RoboMM: All-in-One Multimodal Large Model for Robotic Manipulation

Feng Yan,Fanfan Liu,Liming Zheng,Yufeng Zhong,Yiyang Huang,Zechao Guan,Chengjian Feng,Lin Ma
2024-12-10
Abstract:In recent years, robotics has advanced significantly through the integration of larger models and large-scale datasets. However, challenges remain in applying these models to 3D spatial interactions and managing data collection costs. To address these issues, we propose the multimodal robotic manipulation model, RoboMM, along with the comprehensive dataset, RoboData. RoboMM enhances 3D perception through camera parameters and occupancy supervision. Building on OpenFlamingo, it incorporates Modality-Isolation-Mask and multimodal decoder blocks, improving modality fusion and fine-grained perception. RoboData offers the complete evaluation system by integrating several well-known datasets, achieving the first fusion of multi-view images, camera parameters, depth maps, and actions, and the space alignment facilitates comprehensive learning from diverse robotic datasets. Equipped with RoboData and the unified physical space, RoboMM is the generalist policy that enables simultaneous evaluation across all tasks within multiple datasets, rather than focusing on limited selection of data or tasks. Its design significantly enhances robotic manipulation performance, increasing the average sequence length on the CALVIN from 1.7 to 3.3 and ensuring cross-embodiment capabilities, achieving state-of-the-art results across multiple datasets.
Robotics,Multimedia
What problem does this paper attempt to address?

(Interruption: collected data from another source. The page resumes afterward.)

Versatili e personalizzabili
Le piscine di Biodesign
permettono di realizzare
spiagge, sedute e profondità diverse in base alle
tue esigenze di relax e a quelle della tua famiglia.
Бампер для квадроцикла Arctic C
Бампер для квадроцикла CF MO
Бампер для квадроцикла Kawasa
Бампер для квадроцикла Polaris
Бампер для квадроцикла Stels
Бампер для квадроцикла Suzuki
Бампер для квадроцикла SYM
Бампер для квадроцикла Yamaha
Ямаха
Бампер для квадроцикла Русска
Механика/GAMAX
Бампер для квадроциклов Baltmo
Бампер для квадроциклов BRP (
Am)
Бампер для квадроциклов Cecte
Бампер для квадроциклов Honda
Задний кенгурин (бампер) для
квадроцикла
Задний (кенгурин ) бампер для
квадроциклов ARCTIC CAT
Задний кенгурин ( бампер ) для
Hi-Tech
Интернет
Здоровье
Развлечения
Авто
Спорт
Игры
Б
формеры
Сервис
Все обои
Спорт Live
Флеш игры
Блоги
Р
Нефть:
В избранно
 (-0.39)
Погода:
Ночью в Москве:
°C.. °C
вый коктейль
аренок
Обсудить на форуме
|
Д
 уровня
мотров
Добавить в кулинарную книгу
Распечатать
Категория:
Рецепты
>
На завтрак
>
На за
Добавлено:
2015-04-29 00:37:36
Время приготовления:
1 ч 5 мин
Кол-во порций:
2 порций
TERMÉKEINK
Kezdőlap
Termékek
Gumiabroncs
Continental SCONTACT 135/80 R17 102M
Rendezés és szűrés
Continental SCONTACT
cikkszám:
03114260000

The main problems that this paper attempts to solve include: 1. **Challenges in the application of multimodal models in robot manipulation**: Current multimodal models mainly focus on the understanding and generation of 2D images, which limits their practical applications in 3D physical space. Robots need to interact with 3D environments, while existing multimodal models have limited capabilities in this regard. 2. **Cost and efficiency issues in dataset construction**: Collecting large - scale robot datasets is costly and time - consuming. For example, it took 17 months to collect approximately 130,000 segments from the RT - 1 dataset. Therefore, integrating existing datasets from multiple platforms and various robots becomes particularly important to reduce the cost and time of data collection. To address these challenges, the paper makes two main contributions: 1. **RoboMM**: This is a large multimodal model specifically designed for robot manipulation. RoboMM enhances 3D environmental perception capabilities by combining camera parameters and occupancy supervision, and introduces the Modality - Isolation - Mask (MIM) mechanism, which improves the flexibility of modality fusion and fine - grained perception capabilities. 2. **RoboData**: This is a comprehensive dataset that integrates datasets from multiple platforms and various robots, including CALVIN, Meta - World, LIBERO, Robomimic, RoboCAS, ManiSkill2, RoboCasa, RLBench, and Colosseum. RoboData solves the problems of data heterogeneity and inconsistency by unifying the input and output spaces, enabling the model to effectively learn from diverse robot datasets. Through these innovations, RoboMM and RoboData significantly improve the performance of robot manipulation tasks, especially the generalization ability on multiple datasets and cross - platform evaluation ability. Specifically, the average sequence length of RoboMM on the CALVIN dataset has increased from 1.7 to 3.3, and it has achieved state - of - the - art results on multiple datasets.